De prognose bij mastceltumoren varieert en hangt af van de lokalisatie, histologische graad, de aanwezigheid van metastasen en behandelingsmogelijkheden.
Tumoren in de bek, de kop en de perineumstreek (rond anus en genitaliën) hebben een minder gunstige prognose. Zo hebben bv. mastceltumoren aan de kop 55-72% kans op uitzaaiingen naar de regionale lymfeknoop. Onderhuids gelegen mastceltumoren gedragen zich in meer dan 90% van de gevallen goedaardig.
Dieren met een graad I mastceltumor hebben een erg goede prognose.

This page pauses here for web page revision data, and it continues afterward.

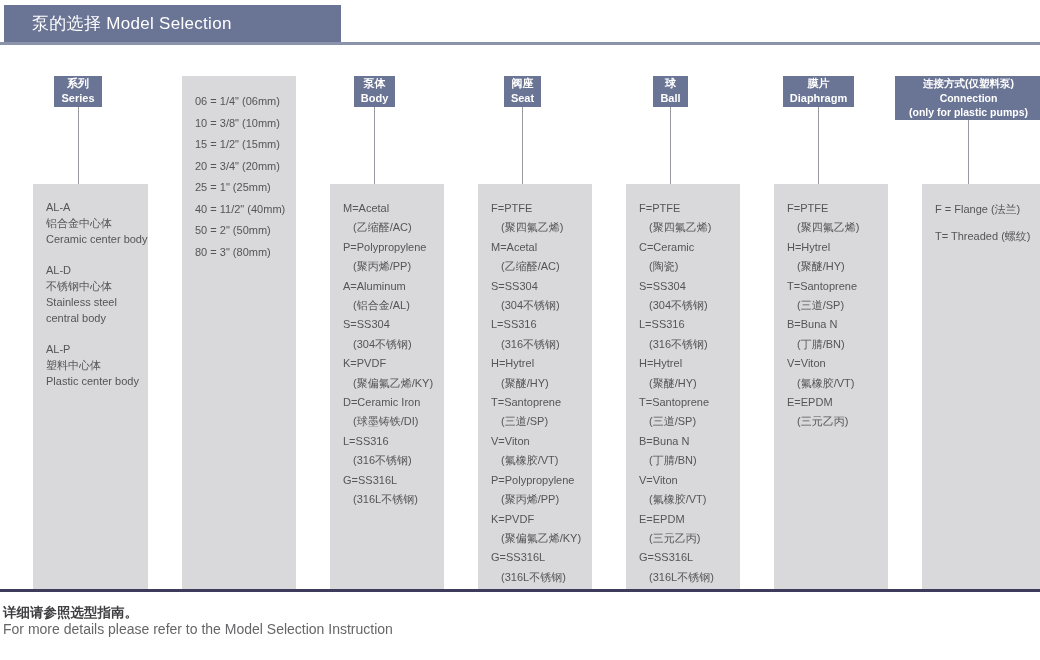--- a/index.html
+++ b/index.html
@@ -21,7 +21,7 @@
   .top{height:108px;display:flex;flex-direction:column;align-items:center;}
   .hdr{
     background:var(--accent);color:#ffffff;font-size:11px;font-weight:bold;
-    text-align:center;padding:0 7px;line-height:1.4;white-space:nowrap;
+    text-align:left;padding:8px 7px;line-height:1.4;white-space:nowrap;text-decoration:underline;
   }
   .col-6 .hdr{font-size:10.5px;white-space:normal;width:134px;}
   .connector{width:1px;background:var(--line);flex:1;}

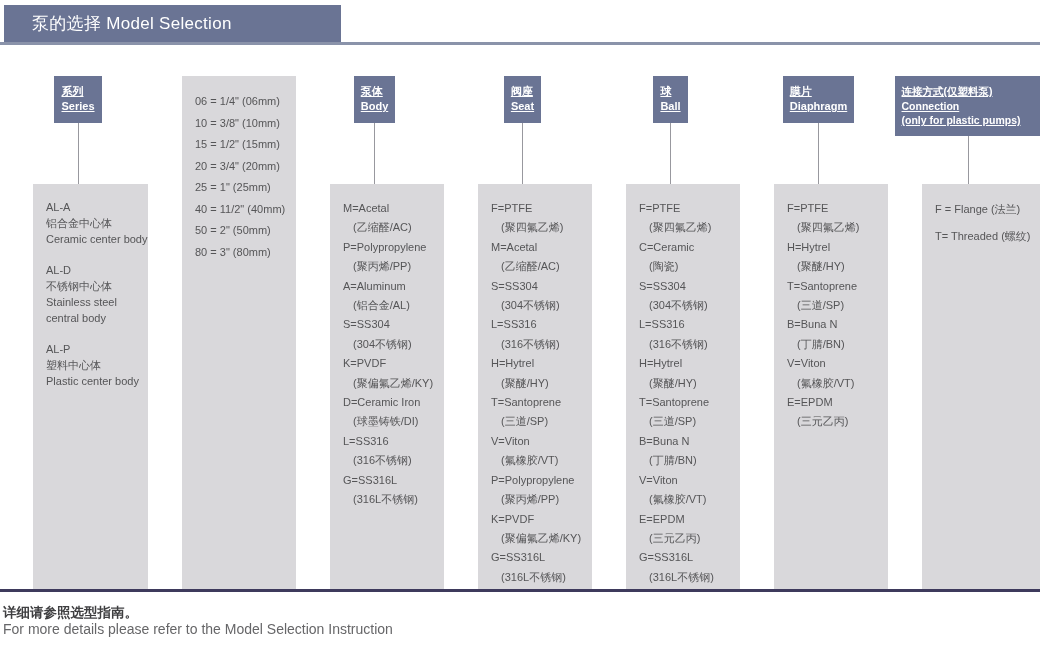--- a/index.html
+++ b/index.html
@@ -203,20 +203,6 @@
         </div>
   </div>
 
-  <div class="column col-6">
-    <div class="top">
-      <div class="hdr">
-            <div>连接方式(仅塑料泵)</div>
-            <div>Connection</div>
-            <div>(only for plastic pumps)</div>
-          </div>
-      <div class="connector"></div>
-    </div>
-    <div class="panel">
-          <div class="line">F = Flange (法兰)</div>
-          <div class="line">T= Threaded (螺纹)</div>
-        </div>
-  </div>
 </div>
 
   <div class="bottom-rule"></div>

Honden met graad II hebben een goede prognose met een combinatietherapie. De gemiddelde overlevingstermijn van deze honden behandeld met chirurgie alleen is 4-6 maanden. Deze termijn kan duidelijk verlengd worden indien chirurgie gecombineerd wordt chemotherapie, met beschreven gemiddelde overlevingstijden van 36 tot zelfs 68 maanden. De prognose   van graad III mastceltumoren is gereserveerd met een gemiddelde overlevingstermijn van 8 maanden met chirurgie alleen. Deze termijn kan verlengd worden indien chirurgie gecombineerd wordt met chemotherapie en/of radiatietherapie met beschreven gemiddelde overlevingstijden van 28 maanden.
De prognose van mastceltumoren bij de kat is uitstekend, aangezien de overgrote meerderheid genezen is na chirurgische verwijdering. Soms komt lokaal recidief voor.